TV star shares fight with cancer

Evan Handler was not supposed to survive cancer.

But he did, and he went on to write two books about how he did it, "Time On Fire: My Comedy of Terrors" and, most recently, "It’s Only Temporary … The Good News and the Bad News of Being Alive."

Handler, who played Harry Goldenblatt in the TV show "Sex and the City," was in Bexley Nov. 11 to sign copies of his new book and speak to the crowd gathered at the Jewish Bookfair at the Jewish Community Center about surviving Leukemia.
Handler was 24 years old when he was diagnosed with Leukemia.

Told that the disease was incurable, Handler then learned that 10 percent of the people who get Leukemia survive.

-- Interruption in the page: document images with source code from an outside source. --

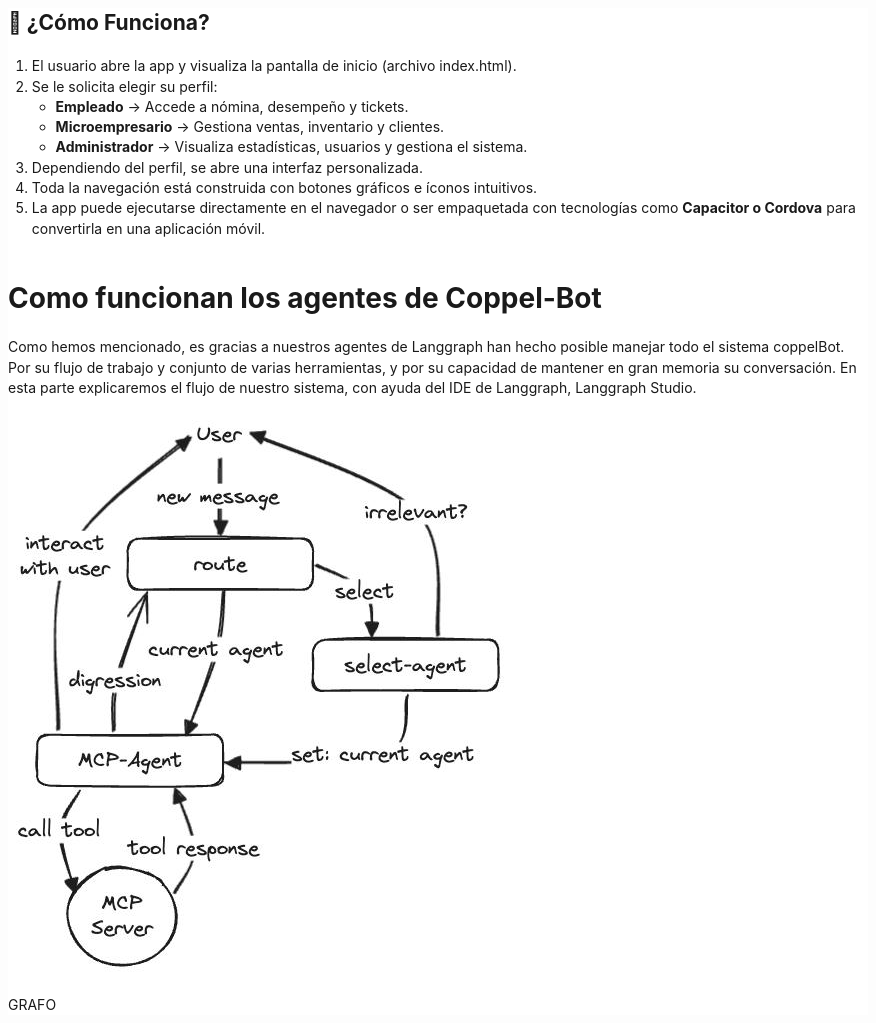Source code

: ## 🚀 ¿Cómo Funciona?

1. El usuario abre la app y visualiza la pantalla de inicio (archivo index.html).
2. Se le solicita elegir su perfil:
    - **Empleado** → Accede a nómina, desempeño y tickets.
    - **Microempresario** → Gestiona ventas, inventario y clientes.
    - **Administrador** → Visualiza estadísticas, usuarios y gestiona el sistema.
3. Dependiendo del perfil, se abre una interfaz personalizada.
4. Toda la navegación está construida con botones gráficos e íconos intuitivos.
5. La app puede ejecutarse directamente en el navegador o ser empaquetada con tecnologías como **Capacitor o Cordova** para convertirla en una aplicación móvil.

# Como funcionan los agentes de Coppel-Bot

Como hemos mencionado, es gracias a nuestros agentes de Langgraph han hecho posible manejar todo el sistema coppelBot. Por su flujo de trabajo y conjunto de varias herramientas, y por su capacidad de mantener en gran memoria su conversación. En esta parte explicaremos el flujo de nuestro sistema, con ayuda del IDE de Langgraph, Langgraph Studio.

![](image3.jpeg)

GRAFO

"So it’s curable?" Handler asked, but his doctors refused to call it a curable disease. "At some point, I decided that winning the semantic argument was not as important as being one of the 10 percent."

Reading a passage out of his new book, "It’s Only Temporary," Handler spoke of a medical system that, as he described it, "didn’t always have my best interests at heart."

Handler said there were times when he saw nurses administer time-sensitive medication to patients hours late, or give medication to a patient that had another patient’s name on it.

"There were a lot of great people (in the healthcare system)," Handler said, "but there were also a lot more bad people than we would like to admit."

One side effect of having cancer, Handler said, was that people asked him for his views on complex, philosophical issues. Handler said people often asked him if he believed in God, or if there was a greater purpose to life. Handler said all he could say was "I don’t know."

"It’s not a passive ‘I don’t know,’ it’s not a cop-out from philosophical thought," Handler said. "It just meant I was open to all possibilities … and some things can never be known."

Handler says he doesn’t endorse any particular religion, but he does believe in having faith. Handler said that hope, in particular, is important.
During his recovery from cancer, people were always warning him not to have false hope, Handler said.

"I believe that there is no such thing as false hope … because hope carries no connotations of certainty," he said.

After speaking about his diagnosis and survival of cancer, Handler signed books and talked to people who had come to hear him speak.